◆ **Task brief**
Rewrite the lines from the line with "سنجش اهمیت قابلیت" up to and including the line with "Publicidade", changing "Website" to "Homepage" and keeping everything else the same. Omit the pictures from your answer.

◆ **Supplied material**
________________________________________
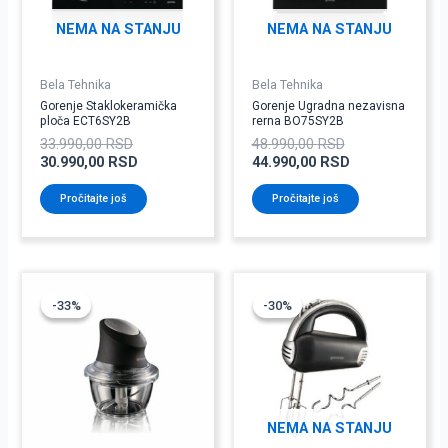
NEMA NA STANJU
NEMA NA STANJU
Bela Tehnika
Bela Tehnika
Gorenje Staklokeramička
Gorenje Ugradna nezavisna
ploča ECT6SY2B
rerna BO75SY2B
33.990,00
RSD
48.990,00
RSD
30.990,00
RSD
44.990,00
RSD
Pročitajte još
Pročitajte još
Originalna
Trenutna
Originalna
Trenutna
cena
cena
cena
cena
-33%
-33%
-30%
-30%
je
je:
je
je:
bila:
4.690,00 RSD.
bila:
3.490,00 RSD.
6.990,00 RSD.
4.990,00 RSD.
NEMA NA STANJU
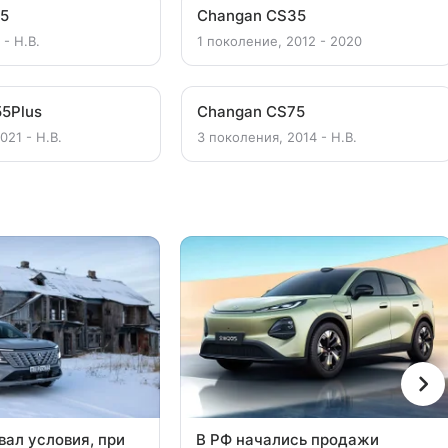
15
Changan CS35
 - Н.В.
1 поколение, 2012 - 2020
5Plus
Changan CS75
021 - Н.В.
3 поколения, 2014 - Н.В.
вал условия, при
В РФ начались продажи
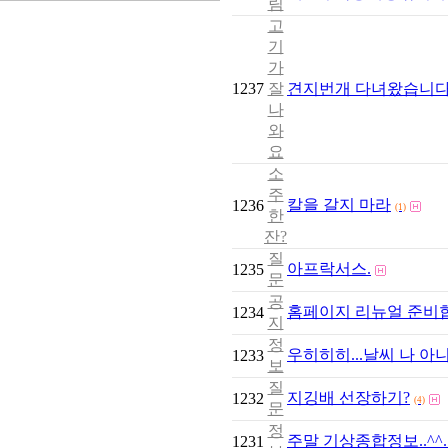
림
고
기
가
1237
잘
견지번개 다녀왔습니다
나
와
요
소
주
칼을 갈지 마라
1236
(1)
한
잔?
질
아프락서스.
1235
문
공
홈페이지 리뉴얼 준비
1234
지
정
우히히히...날씨 나 아
1233
보
질
지깅배 선장하기?
1232
(4)
문
정
주말 기상종합정보..^^.결론
1231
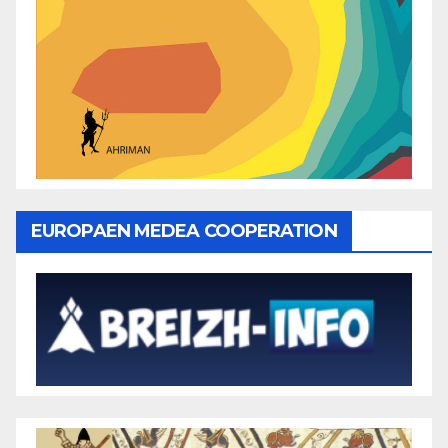
EUROPAEN MEDEA COOPERATION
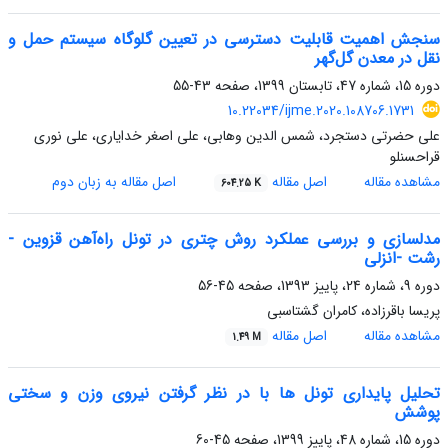
سنجش اهمیت قابلیت دسترسی در تعیین گلوگاه سیستم حمل و
نقل در معدن گل‌گهر
دوره 15، شماره 47، تابستان 1399، صفحه
43-55
10.22034/ijme.2020.108706.1731
علی حضرتی دستجرد، شمس الدین وهابی، علی اصغر خدایاری، علی نوری
قراحسنلو
مشاهده مقاله
اصل مقاله
اصل مقاله به زبان دوم
604.25 K
مدلسازی و بررسی عملکرد روش چتری در تونل راه‌آهن قزوین -
رشت -انزلی
دوره 9، شماره 24، پاییز 1393، صفحه
45-56
پریسا باقرزاده، کامران گشتاسبی
مشاهده مقاله
اصل مقاله
1.49 M
تحلیل پایداری تونل ها با در نظر گرفتن نیروی وزن و سختی
پوشش
دوره 15، شماره 48، پاییز 1399، صفحه
45-60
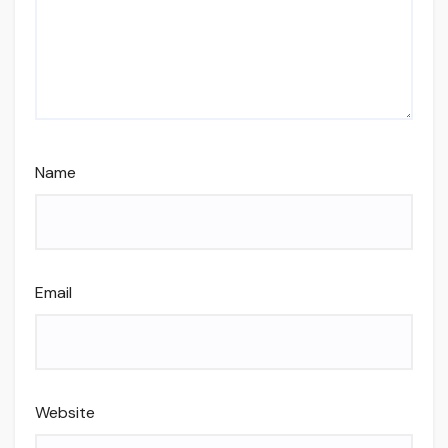
Name
Email
Website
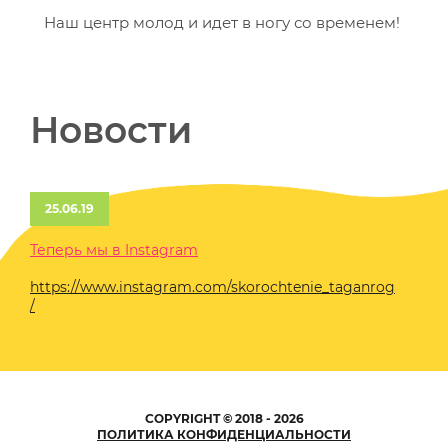
Наш центр молод и идет в ногу со временем!
Новости
25.06.19
Теперь мы в Instagram
https://www.instagram.com/skorochtenie_taganrog
/
COPYRIGHT © 2018 - 2026
ПОЛИТИКА КОНФИДЕНЦИАЛЬНОСТИ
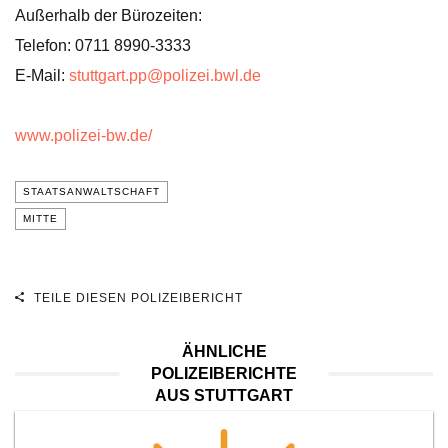
Außerhalb der Bürozeiten:
Telefon: 0711 8990-3333
E-Mail:
stuttgart.pp@polizei.bwl.de
www.polizei-bw.de/
STAATSANWALTSCHAFT
MITTE
TEILE DIESEN POLIZEIBERICHT
ÄHNLICHE
POLIZEIBERICHTE
AUS STUTTGART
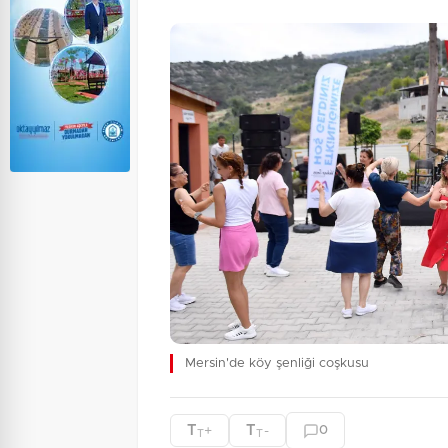
Mersin'de köy şenliği coşkusu
T
T
+
-
0
T
T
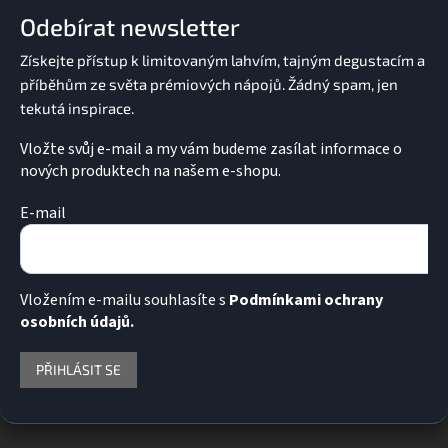
a
Odebírat newsletter
t
í
Vložte svůj e-mail a my vám budeme zasílat informace o
nových produktech na našem e-shopu.
E-mail
Vložením e-mailu souhlasíte s
Podmínkami ochrany
osobních údajů.
PŘIHLÁSIT SE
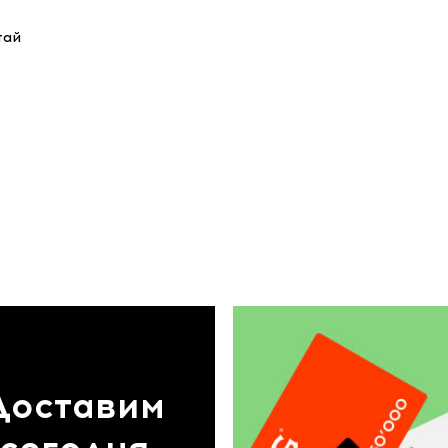
тай
Доставим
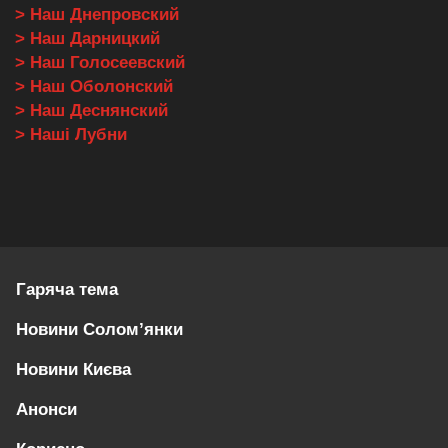
> Наш Днепровский
> Наш Дарницкий
> Наш Голосеевский
> Наш Оболонский
> Наш Деснянский
> Наші Лубни
Гаряча тема
Новини Солом’янки
Новини Києва
Анонси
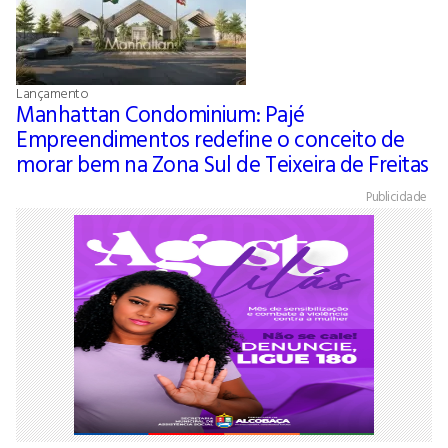
Lançamento
Manhattan Condominium: Pajé
Empreendimentos redefine o conceito de
morar bem na Zona Sul de Teixeira de Freitas
Publicidade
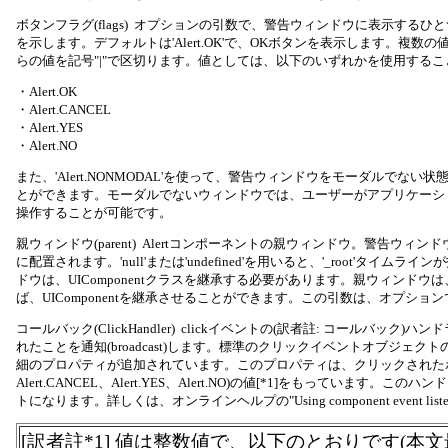
ボタンフラグ(flags) オプションの引数で、警告ウィンドウに表示する
を示します。デフォルトは'Alert.OK'で、OKボタンを表示します。複数
らの値を記号"|"で区切ります。値としては、以下のいずれかを使用する
・Alert.OK
・Alert.CANCEL
・Alert.YES
・Alert.NO
また、'Alert.NONMODAL'を使って、警告ウィンドウをモーダルでない状態(n
とができます。モーダルでないウィンドウでは、ユーザーがアプリケーシ
操作することが可能です。
親ウィンドウ(parent) Alertコンポーネントの親ウィンドウ。警告ウィ
に配置されます。'null'または'undefined'を用いると、'_root'タイム
ドウは、UIComponentクラスを継承する必要があります。親ウィンドウは、mx
ば、UIComponentを継承させることができます。この引数は、オプショ
コールバック(ClickHandler) clickイベントの(訳者註: コールバック
れたことを通知(broadcast)します。標準のクリックイベントオブジェ
細のプロパティが追加されています。このプロパティは、クリックされたボタンフ
Alert.CANCEL、Alert.YES、Alert.NO)の値[*1]をもっています。
トになります。詳しくは、オンラインヘルプの"Using component event lis
[訳者註*1] 値は整数値で、以下のとおりです(本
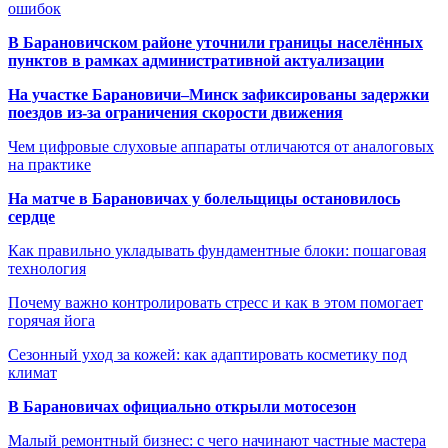
ошибок
В Барановичском районе уточнили границы населённых
пунктов в рамках административной актуализации
На участке Барановичи–Минск зафиксированы задержки
поездов из-за ограничения скорости движения
Чем цифровые слуховые аппараты отличаются от аналоговых
на практике
На матче в Барановичах у болельщицы остановилось
сердце
Как правильно укладывать фундаментные блоки: пошаговая
технология
Почему важно контролировать стресс и как в этом помогает
горячая йога
Сезонный уход за кожей: как адаптировать косметику под
климат
В Барановичах официально открыли мотосезон
Малый ремонтный бизнес: с чего начинают частные мастера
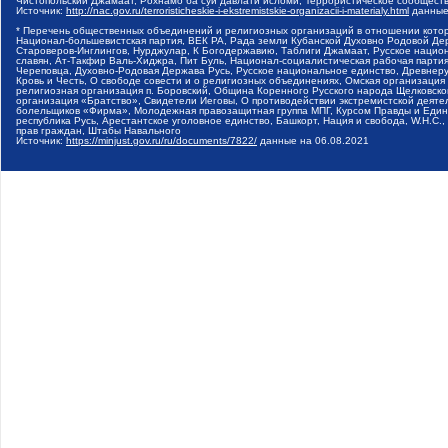
Чистопольский Джамаат, Рохнамо ба суи давлати исломи, Террористическое сообщест
Источник:
http://nac.gov.ru/terroristicheskie-i-ekstremistskie-organizacii-i-materialy.html
данные
* Перечень общественных объединений и религиозных организаций в отношении котор
Национал-большевистская партия, ВЕК РА, Рада земли Кубанской Духовно Родовой Де
Староверов-Инглингов, Нурджулар, К Богодержавию, Таблиги Джамаат, Русское наци
славян, Ат-Такфир Валь-Хиджра, Пит Буль, Национал-социалистическая рабочая парт
Череповца, Духовно-Родовая Держава Русь, Русское национальное единство, Древнер
Кровь и Честь, О свободе совести и о религиозных объединениях, Омская организаци
религиозная организация п. Боровский, Община Коренного Русского народа Щелковског
организация «Братство», Свидетели Иеговы, О противодействии экстремистской деяте
болельщиков «Фирма», Молодежная правозащитная группа МПГ, Курсом Правды и Единен
республика Русь, Арестантское уголовное единство, Башкорт, Нация и свобода, W.H.С
прав граждан, Штабы Навального
Источник:
https://minjust.gov.ru/ru/documents/7822/
данные на
06.08.2021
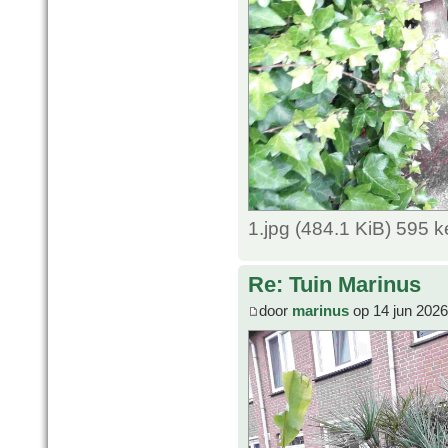
1.jpg (484.1 KiB) 595 
Re: Tuin Marinus
door
marinus
op 14 jun 2026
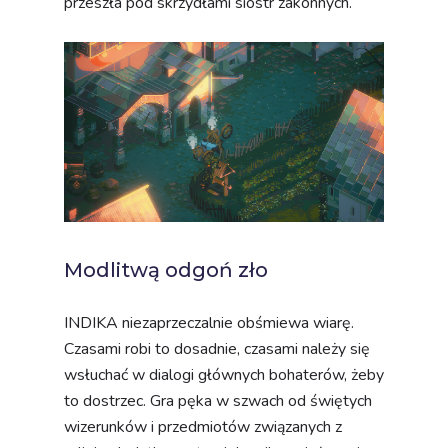
przeszła pod skrzydłami sióstr zakonnych.
Modlitwą odgoń zło
INDIKA niezaprzeczalnie obśmiewa wiarę.
Czasami robi to dosadnie, czasami należy się
wsłuchać w dialogi głównych bohaterów, żeby
to dostrzec. Gra pęka w szwach od świętych
wizerunków i przedmiotów związanych z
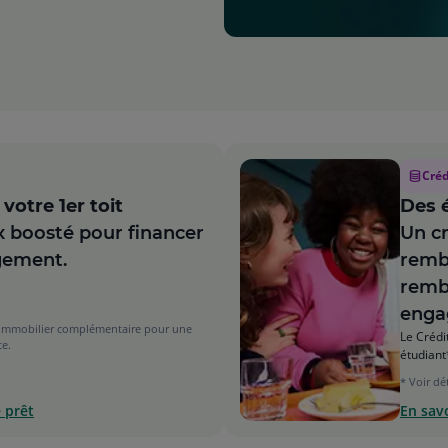
Créd
votre 1er toit
Des é
x boosté pour financer
Un cr
gement.
rembo
remb
enga
t immobilier complémentaire pour une
Le Crédi
te.
étudiant
* Voir dét
 prêt
En savo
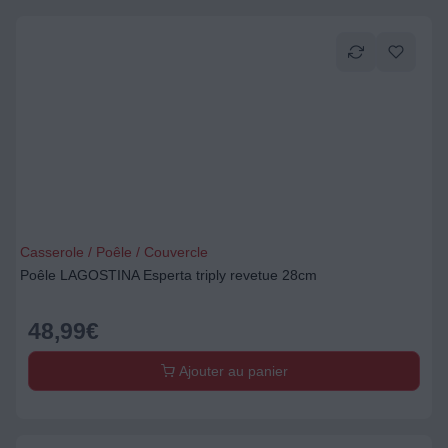
Casserole / Poêle / Couvercle
Poêle LAGOSTINA Esperta triply revetue 28cm
48,99
€
Ajouter au panier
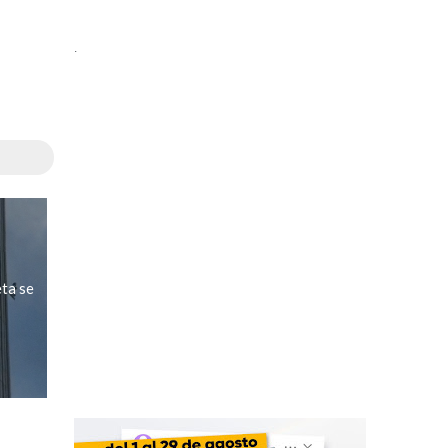
.
ta se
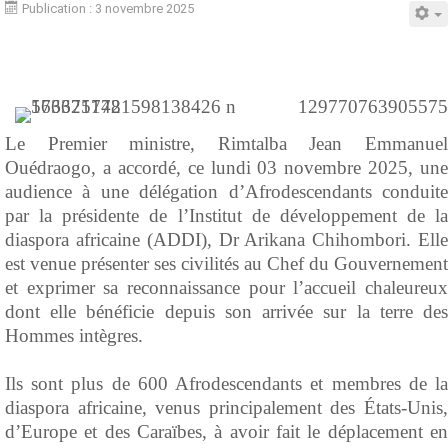
Publication : 3 novembre 2025
Le Premier ministre, Rimtalba Jean Emmanuel
Ouédraogo, a accordé, ce lundi 03 novembre 2025, une
audience à une délégation d’Afrodescendants conduite
par la présidente de l’Institut de développement de la
diaspora africaine (ADDI), Dr Arikana Chihombori. Elle
est venue présenter ses civilités au Chef du Gouvernement
et exprimer sa reconnaissance pour l’accueil chaleureux
dont elle bénéficie depuis son arrivée sur la terre des
Hommes intègres.
‎Ils sont plus de 600 Afrodescendants et membres de la
diaspora africaine, venus principalement des États-Unis,
d’Europe et des Caraïbes, à avoir fait le déplacement en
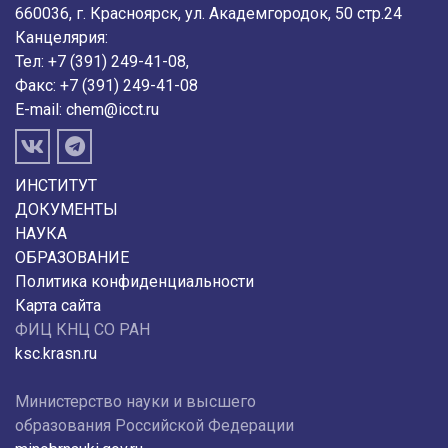
660036, г. Красноярск, ул. Академгородок, 50 стр.24
Канцелярия:
Тел: +7 (391) 249-41-08,
Факс: +7 (391) 249-41-08
E-mail:
chem@icct.ru
ИНСТИТУТ
ДОКУМЕНТЫ
НАУКА
ОБРАЗОВАНИЕ
Политика конфиденциальности
Карта сайта
ФИЦ КНЦ СО РАН
ksc.krasn.ru
Министерство науки и высшего
образования Российской Федерации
________________________________________
◆ **Exercise result**
سنجش اهمیت قابلیت دسترسی در تعیین گلوگاه سیستم حمل و
نقل در معدن گل‌گهر
دوره 15، شماره 47، تابستان 1399، صفحه
43-55
10.22034/ijme.2020.108706.1731
علی حضرتی دستجرد، شمس الدین وهابی، علی اصغر خدایاری، علی نوری
قراحسنلو
مشاهده مقاله
اصل مقاله
اصل مقاله به زبان دوم
604.25 K
مدلسازی و بررسی عملکرد روش چتری در تونل راه‌آهن قزوین -
رشت -انزلی
دوره 9، شماره 24، پاییز 1393، صفحه
45-56
پریسا باقرزاده، کامران گشتاسبی
مشاهده مقاله
اصل مقاله
1.49 M
تحلیل پایداری تونل ها با در نظر گرفتن نیروی وزن و سختی
پوشش
دوره 15، شماره 48، پاییز 1399، صفحه
45-60
Name
Email
Homepage
Наш центр молод и идет в ногу со временем!
Новости
25.06.19
Теперь мы в Instagram
https://www.instagram.com/skorochtenie_taganrog
/
COPYRIGHT © 2018 - 2026
ПОЛИТИКА КОНФИДЕНЦИАЛЬНОСТИ
Außerhalb der Bürozeiten:
Telefon: 0711 8990-3333
E-Mail:
stuttgart.pp@polizei.bwl.de
www.polizei-bw.de/
STAATSANWALTSCHAFT
MITTE
TEILE DIESEN POLIZEIBERICHT
ÄHNLICHE
POLIZEIBERICHTE
AUS STUTTGART
Mersin'de köy şenliği coşkusu
T
T
+
-
0
T
T
a
Odebírat newsletter
t
í
Vložte svůj e-mail a my vám budeme zasílat informace o
nových produktech na našem e-shopu.
E-mail
Vložením e-mailu souhlasíte s
Podmínkami ochrany
osobních údajů.
PŘIHLÁSIT SE
тай
Доставим
> Наш Днепровский
> Наш Дарницкий
> Наш Голосеевский
> Наш Оболонский
> Наш Деснянский
> Наші Лубни
Гаряча тема
Новини Солом’янки
Новини Києва
Анонси
Lançamento
Manhattan Condominium: Pajé
Empreendimentos redefine o conceito de
morar bem na Zona Sul de Teixeira de Freitas
Publicidade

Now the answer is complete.